Cash had been one stumbling block for some Sprint shareholders when comparing SoftBank’s offer with the rival bid Dish made in April. Dish was paying out more cash.

Some unhappy Sprint shareholders had sued to delay Wednesday’s vote, arguing in part that the SoftBank deal was unfair. Johnson County District Judge Thomas Sutherland has put off his decision, given Sprint’s decision to delay the vote itself.

The unhappy shareholders are evaluating the new bid, attorney Steve Six said Tuesday.

Dish hurdles

If Dish remains in the hunt, it faces new obstacles.

Sprint agreed to a bigger break-up fee with SoftBank — $800 million if the deal fails rather than $600 million. In addition, Sprint now may have to to reimburse SoftBank for up to $200 million in fees and expenses, compared with $75 million previously.

Both features essentially make any rival bid that much less valuable to Sprint, forcing a rival bidder — Dish— to pay up.

SoftBank and Sprint also made it tougher for Sprint to find any rival bid “superior” to SoftBank’s new deal.

And Sprint agreed to create a new shareholder rights plan before Dish’s deadline to rebid runs out. This could stop Dish from skipping talks with Sprint and buying shares directly from shareholders.

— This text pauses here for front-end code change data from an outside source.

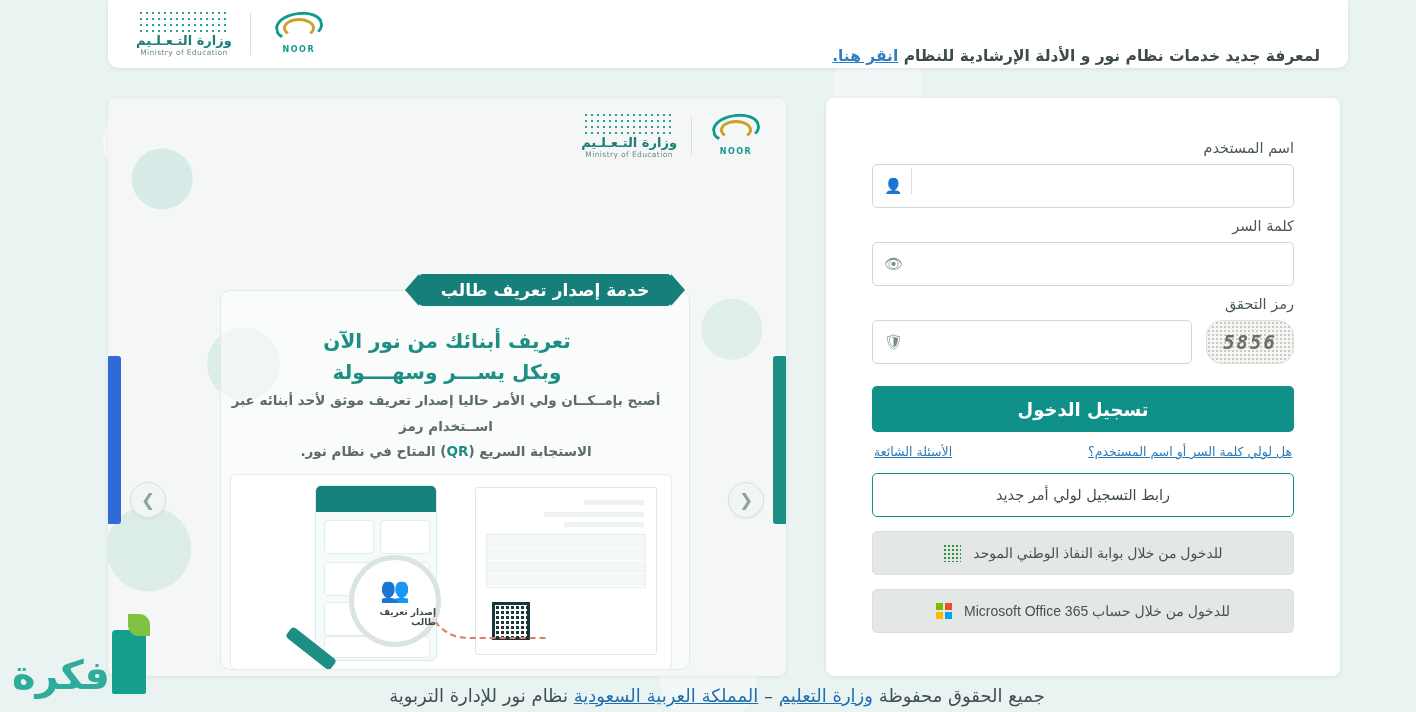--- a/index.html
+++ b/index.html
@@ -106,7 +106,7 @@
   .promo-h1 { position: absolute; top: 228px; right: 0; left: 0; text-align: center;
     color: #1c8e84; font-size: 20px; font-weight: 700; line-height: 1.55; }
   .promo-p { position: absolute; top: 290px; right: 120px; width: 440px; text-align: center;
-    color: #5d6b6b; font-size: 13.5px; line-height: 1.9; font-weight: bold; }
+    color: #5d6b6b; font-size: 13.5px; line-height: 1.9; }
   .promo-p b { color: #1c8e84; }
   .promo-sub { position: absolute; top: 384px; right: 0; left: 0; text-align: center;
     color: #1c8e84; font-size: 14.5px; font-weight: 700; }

Dish made just such an offer to Clearwire shareholders. It’s offering $4.40 a share, compared with Sprint’s $3.40 a share.

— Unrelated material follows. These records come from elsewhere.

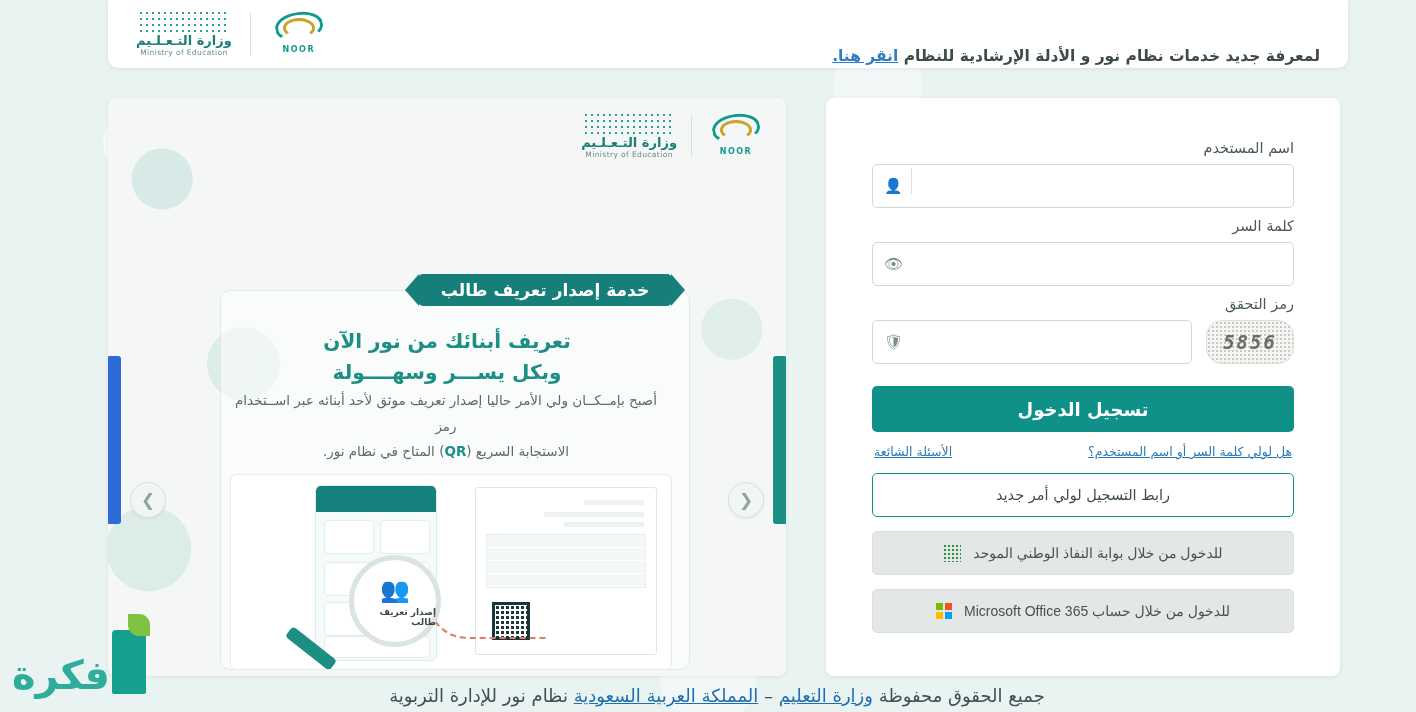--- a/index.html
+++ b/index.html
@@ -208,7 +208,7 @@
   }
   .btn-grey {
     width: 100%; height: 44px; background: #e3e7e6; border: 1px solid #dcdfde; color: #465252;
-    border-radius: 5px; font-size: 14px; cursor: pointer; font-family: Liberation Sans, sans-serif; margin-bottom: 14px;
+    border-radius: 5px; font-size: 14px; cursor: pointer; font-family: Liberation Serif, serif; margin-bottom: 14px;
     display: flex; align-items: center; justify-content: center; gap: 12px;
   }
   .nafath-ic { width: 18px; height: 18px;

Kevin Smithen, an analyst at Macquarie Equities Research, said in a note to clients he expects Sprint will raise its Clearwire offer. He said Clearwire likely will delay its vote until June 26, the day after Sprint’s scheduled vote on the SoftBank deal.

Shares of Clearwire gained 8 cents on Wall Street, closing at $4.35.

Higher bid, less money

If there is a loser under the new deal, it is Sprint’s wallet.

SoftBank fattened it last fall with a $3.1 billion down payment shortly after the companies announced the original deal in October. Sprint quickly put the money to work.

It helped fund Sprint’s network upgrade project, it allowed Sprint to work out a deal with a smaller wireless carrier and some of it helped shore up Clearwire’s shaky finances.

SoftBank promised an additional $4.9 billion for Sprint once the deal closed.

Monday’s cash shuffle cuts that by $3 billion. Instead of using that money to bolster Sprint’s finances, SoftBank will be paying it to shareholders.

SoftBank also is adding $1.5 billion more to the deal to further boost the cash that shareholders take home.

In announcing their new deal, Sprint and SoftBank said that the wireless carrier can make do with less. Though still losing money, Sprint’s finances have improved since October, and it has made progress on its network upgrade project.

Nine months of working together also turned up cost and investment savings that the companies said weren’t evident when the first deal was struck. For example, both companies buy cell phones to deliver to subscribers and network equipment. Buying together will allow them to negotiate better prices form the companies that make the equipment.